Reaching EMO level quality

Question

Reaching EMO level quality

varunjain99 opened this issue 7 months ago · 1 comments

Thanks for the great work on the project! The approaches of AniPortrait and EMO share a lot of similarities, especially in the use of SD1.5, ReferenceNets, and AnimateDiff type motion modules.

Of course, we have limited visibility into EMO outputs, but it seems to be better. This begs the following questions:

What are the top reasons for difference in quality of AniPortrait and EMO?
What are the most impactful possible improvements to improve Aniportrait video quality?

Which of the following do folks think is the biggest reason for quality gap:

Training dataset (size and quality)
Use of intermediate representation (EMO conditions on audio directly)
Weak guiding conditions used in EMO
Architectural differences in the Lmk2Video stage
Other

The authors mention the use of intermediate representations in the paper as a limitation.

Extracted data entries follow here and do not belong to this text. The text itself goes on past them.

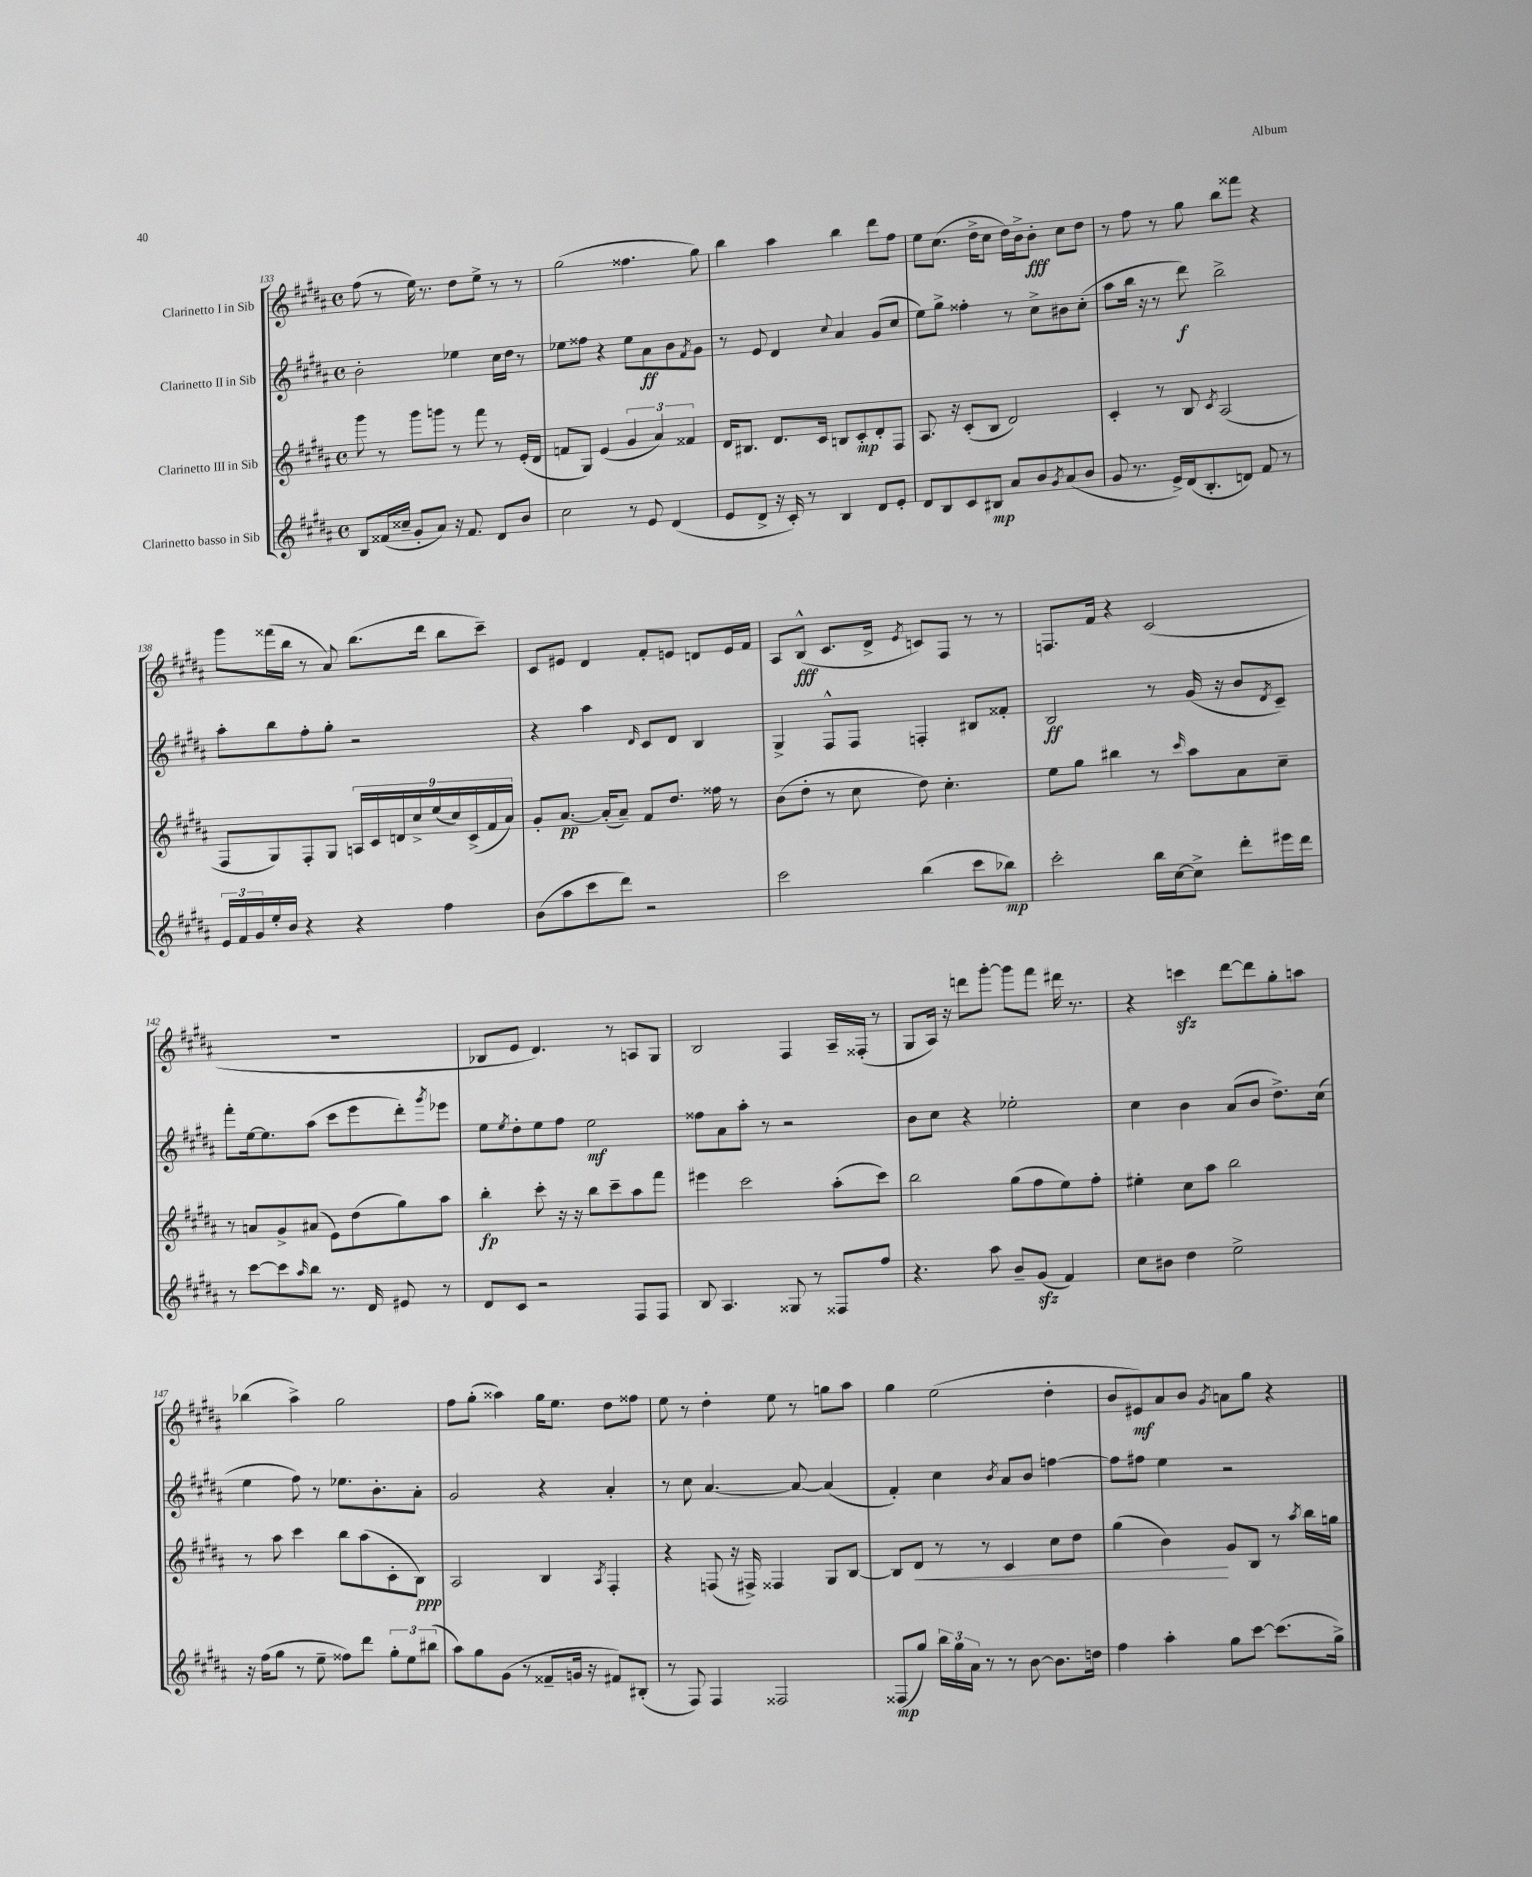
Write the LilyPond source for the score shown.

<<
\new StaffGroup <<
\new Staff = "s0" \with { instrumentName = "Clarinetto I in Sib" } {
    \clef treble \key b \major \defaultTimeSignature \time 4/4
    fis''8( r8 e''16) r8. dis''8 e''8-> r8 r8 |
    gis''2( fisis''4. gis''8) |
    b''4 ais''4 b''4 dis'''8 fis''8 |
    e''8 cis''8.( dis''16-> cis''8 dis''16) b'16-> b'8-.\fff cis''8 dis''8 |
    r8 fis''8 r8 gis''8 b''8 fisis'''8 r4 |
    gis'''8 fisis'''16( b''16 r8 ais'8) b''8.( dis'''16 b''8 cis'''8--) |
    cis'8 eis'8 dis'4 fis'8-. e'8 d'8 e'16 fis'16 |
    ais8 b8-^\fff( cis'8. dis'16-> \acciaccatura { e'8 } c'8) fis8 r8 r8 |
    f8. fis'16 r4 cis'2( |
    R1 |
    bes8 e'8 dis'4.) r8 a8 gis8 |
    b2 fis4 ais16-- fisis16-.( r8 |
    gis8 ais16) r16 d'''8 gis'''8~-. gis'''8 fis'''8 dis'''16 r8. |
    r4 c'''4\sfz dis'''8~ dis'''8 gis''8-. a''8 |
    bes''4( ais''4->) gis''2 |
    fis''8 gis''8-.( aisis''4) gis''16 e''8. dis''8 fisis''8 |
    e''8 r8 dis''4-. e''8 r8 g''8 ais''8 |
    gis''4 e''2( dis''4-. |
    b'8 eis'8\mf) ais'8 b'8 \acciaccatura { gis'8 } a'8 gis''8 r4 \bar "|." |
}
\new Staff = "s1" \with { instrumentName = "Clarinetto II in Sib" } {
    \clef treble \key b \major \defaultTimeSignature \time 4/4
    b'2-. ees''4 cis''16 dis''16 r8 |
    ees''8 fisis''8 r4 ees''8 ais'8\ff b'8 \acciaccatura { fis'8 } gis'8 |
    r8 e'8 dis'4 \appoggiatura { cis''8 } ais'4 gis'8( cis''8 |
    e''8) gis''8-> fisis''4-. r8 cis''8-> bis'8 cis''8-.( |
    ais''8 b''16 r16 r8 dis'''8\f) b''2-> |
    ais''8-. b''8 fis''8-. gis''8-. r2 |
    r4 ais''4 \grace { dis'16 } cis'8 dis'8 b4 |
    gis4-> fis8-^ fis8 f4-. bis8 fisis'8-. |
    b2\ff r8 gis'16( r16 b'8 \acciaccatura { dis'8 } cis'8--) |
    fis'''8-. e''16~ e''8. ais''8( cis'''8 e'''8 dis'''8-.) \acciaccatura { gis'''8 } ees'''8 |
    e''8 \acciaccatura { e''8 } dis''8-. e''8 fis''8 e''2\mf |
    fisis''8 ais'8 ais''8-. r8 r2 |
    b'8 cis''8 r4 ees''2-. |
    cis''4 b'4 ais'8( b'8 dis''8.->) cis''16( |
    e''4 fis''8) r8 ees''8. b'8.-. ais'8-. |
    gis'2 r4 ais'4-. |
    r8 cis''8 ais'4.~ ais'8~ ais'4( |
    fis'4-.) cis''4 \acciaccatura { b'8 } ais'8 b'8 f''4~ |
    f''8 fis''8 e''4 r2 \bar "|." |
}
\new Staff = "s2" \with { instrumentName = "Clarinetto III in Sib" } {
    \clef treble \key b \major \defaultTimeSignature \time 4/4
    gis'''8 r8 gis'''8 g'''8 r8 fis'''8 r8 e'16-.( dis'16 |
    f'8 gis8) e'4( \tuplet 3/2 { gis'4 ais'4) fisis'4 } |
    dis'16 bis8. dis'8. cis'16 b8 cis'8-.\mp dis'8-. fis8 |
    ais8. r16 cis'8-.( b8 dis'2) |
    cis'4-. r8 b8 \acciaccatura { cis'8 } ais2( |
    fis8 gis8) fis8-. gis8 \tuplet 9/8 { a16 cis'16 d'16 cis''16-> e''16( cis''16) cis'16->( fis'16 ais'16) } |
    gis'8-. ais'8.~\pp ais'16-.( ais'8--) fis'8 dis''8. fisis''16 r8 |
    b'8( dis''8-. r8 cis''8 dis''8) cis''4.-. |
    e''8 gis''8 bis''4 r8 \grace { cis'''16 } ais''8 ais'8 cis''8-- |
    r8 a'8 gis'8-> ais'8( e'8) dis''8( gis''8) ais''8 |
    b''4-.\fp cis'''8-. r16 r16 b''8 cis'''8-- ais''8 fis'''8 |
    eis'''4 cis'''2 ais''8-.( cis'''8) |
    b''2 gis''8( fis''8 e''8) fis''8-. |
    eis''4-. cis''8 ais''8 b''2 |
    r8 ais''8 cis'''4 b''8 ais''8( cis'8-. b8\ppp) |
    ais2 b4 \acciaccatura { ais8 } fis4-. |
    r4 f8( r16 fis16->) fisis4 gis8 b8~ |
    b8 dis'8\< r8 r8 cis'4 cis''8 dis''8 |
    gis''4( b'4\!) gis'8 b8 r8 \acciaccatura { ais''8 } b''16 g''16 \bar "|." |
}
\new Staff = "s3" \with { instrumentName = "Clarinetto basso in Sib" } {
    \clef treble \key b \major \defaultTimeSignature \time 4/4
    b8 fisis'16( cisis''16-- gis'8-. ais'8) r16 fisis'8. dis'8 b'8 |
    cis''2 r8 e'8 dis'4( |
    e'8 dis'8-> r16 cis'16-.) r8 b4 dis'8 e'8-. |
    dis'8 b8 cis'8 bis8\mp ais'8 b'8 \acciaccatura { gis'8 } ais'8( b'8 |
    gis'8 r8. e'16->) dis'16( b8.-. d'8) fis'8 r8 |
    \tuplet 3/2 { e'16 fis'16 gis'16 } e''16-. b'16 r4 r4 fis''4 |
    b'8( ais''8 cis'''8 dis'''8) r2 |
    cis'''2 b''4( cis'''8 bes''8\mp) |
    cis'''2-. b''16 cis''16~ cis''8-> dis'''8-. eis'''16 dis'''16 |
    r8 cis'''8~ cis'''8 \grace { ais''16 } b''8 r8. dis'16 eis'8 r8 |
    dis'8 cis'8 r2 fis8 fis8 |
    b8 ais4. gisis8 r8 fisis8 fis''8 |
    r4. ais''8 b'8-- gis'8\sfz( fis'4) |
    cis''8 bis'8 dis''4 e''2-> |
    r16 fis''16( gis''8 r8 e''8-- fisis''8) dis'''8 \tuplet 3/2 { gis''8-. e''8 bis''8( } |
    ais''8) gis''8 gis'8( r8 fisis'8-- g'16 r16 fis'8) bis8-.( |
    r8 fis8) fis4 fisis2 |
    fisis8\mp( gis''8) \tuplet 3/2 { b''16 gis''16 ais'16 } r8 r8 b'8~ b'8. d''16 |
    fis''4 ais''4-. gis''8 cis'''8~ cis'''8.( gis''16->) \bar "|." |
}
>>
>>
\layout { \context { \Score currentBarNumber = #133 } }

Certainly, it seems the Audio2Lmk model could be trained more effectively or can be done away with. To my eye, however, the most stark quality issue seems to be with teeth artifacts (e.g. blurs, temporal inconsistency, generally weird looking teeth). This leads me to believe the discrepancy in quality is either from dataset used or some architectural difference in Lmk2Video. Any idea what's most to blame for these types of artifacts?

Curious what the community + authors think - especially around causes of lesser image / video quality compared to EMO!

Answer 1 · 2024-05-22T19:29:44.000Z

I am also curious about that. I think the problem is in the script/libraries/programs used to restore and animate face realisticly. I think we lack the face/body movements base on models used to recreate it. We should implement something that is trained on realistic face/body movements and then it should be applied on character in the process.

I found this program also contributed by Alibaba team:
https://github.com/ali-vilab/dreamtalk
and it is based on this program:
https://github.com/RenYurui/PIRender
and it uses this program:
https://github.com/sicxu/Deep3DFaceRecon_pytorch/issues
also this script was used for audio driven movements by PIRender:
https://github.com/simonalexanderson/StyleGestures

So it is audio driven and it generates random movements of the body and also make "realistic" face movement. I think that's what we need. Also as far as I noticed it generates anatomical movement of the neck (i think) so this is something that we can observe in EMO. It is a little bit simpler than EMO but I think it is the base(?)

I may be wrong, but those programs/technologies seems to be connected to EMO. Also for some reason DreamTalk took a step back with the access for the public so it may be it.